Last week was full of the usual good stuff. Lots of travel. New relationships. New contacts. New ideas. A few great conversations. A few reminders I probably needed.

But one of the most unexpected things I learned was not about real estate, AI, marketing or business.

It was about my cell phone.

More specifically, it was about the ridiculous number of photos and videos sitting on my phone.

If you are anything like me, your camera roll is part memory bank, part storage unit, part junk drawer. Family photos. Event videos. Screenshots. Listing photos. Receipts. Food pictures. Duplicate shots. Blurry pictures. That one good photo you took 14 times because someone blinked.

At some point, it all starts to add up.

Your phone gets slower. Your storage fills up. You start deleting apps you actually use. Then, eventually, you convince yourself the answer is a new phone with more storage. I have been there.

Then someone shared this simple little hack that made way too much sense

Every day, search your photos by that day’s date. Not the year. Just the month and day, so if today is May 6, search “May 6” in your photo library.

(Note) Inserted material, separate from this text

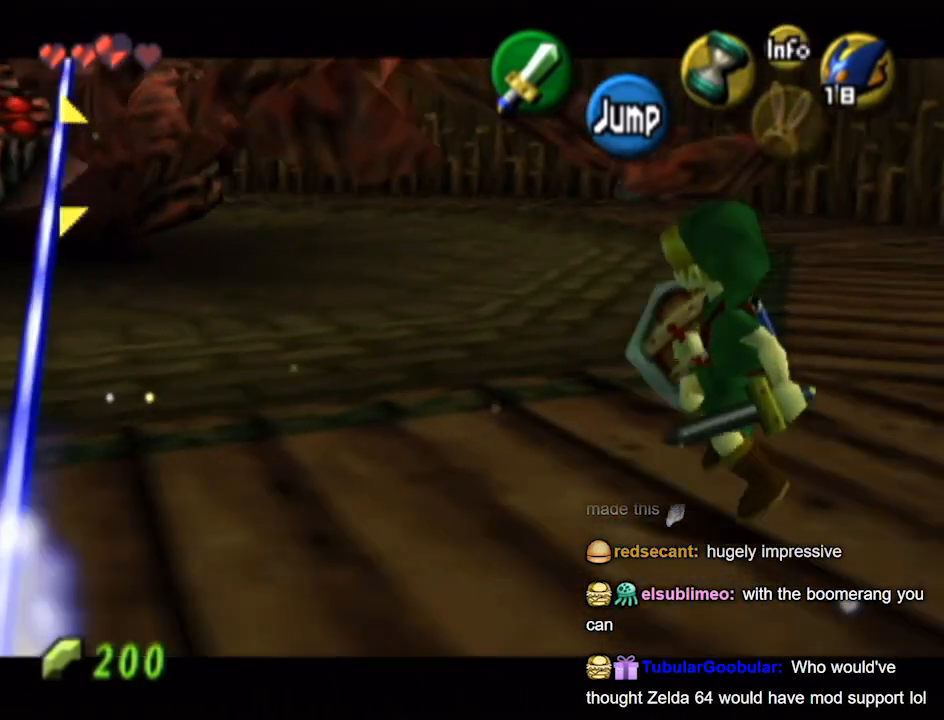
{"buttons": ["Y", "L1"], "left_stick": "up-right", "right_stick": "center", "events": []}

Your phone will pull up every photo and video taken on May 6 across every year your library goes back.

Then just clean up that one day.

  • Delete the duplicates.
  • Delete the blurry ones.
  • Delete the random screenshots.
  • Delete the videos you will never watch again.
  • Keep the ones that actually matter.

That is it.

Tomorrow, search May 7. The next day, May 8.

Do that every day for a year and you have worked through your entire photo and video library without turning it into some overwhelming weekend project. That’s why I liked it.

It’s small. It’s simple. It’s doable. And it turns a massive cleanup into a daily habit.

Here’s another daily habit I swear by

It also reminded me of Admiral William McRaven’s 2014 commencement speech about making your bed. His point was simple: making your bed every morning gives you the first completed task of the day.

It creates a small sense of pride. It builds momentum. And if the day goes sideways, you still come home to a made bed and a reminder that tomorrow can be better.

Maybe this is the second step after making your bed.

  1. Make your bed.
  2. Open your photos and clean up today’s date.

It may sound small, but that’s the point. Most of us will never sit down and say, “Today is the day I am going through 40,000 photos and videos.”

But five minutes a day? That feels possible.

And once you complete one small task, it becomes a little easier to complete the next one.

That’s usually how discipline works. Not in giant dramatic declarations, but in small actions repeated consistently.

One bed made.

One day of photos cleaned up.

One little piece of digital clutter removed.

And maybe that is the bigger lesson.

Now, you let me know: Where else could this same idea apply? Could you look at the contacts you added to your database on this same date in prior years and use that as a reason to update, clean up or reconnect?

Could you do the same thing inside your CRM, if your platform allows you to search by date added?

Could you clean up the thousands of Instagram accounts you follow that never actually show up in your feed, no longer matter or no longer match who you’re paying attention to?

Sometimes the best hack is not adding another app, buying more storage or upgrading the system. Sometimes it’s taking one small, repeatable action and using it to make everything feel a little lighter.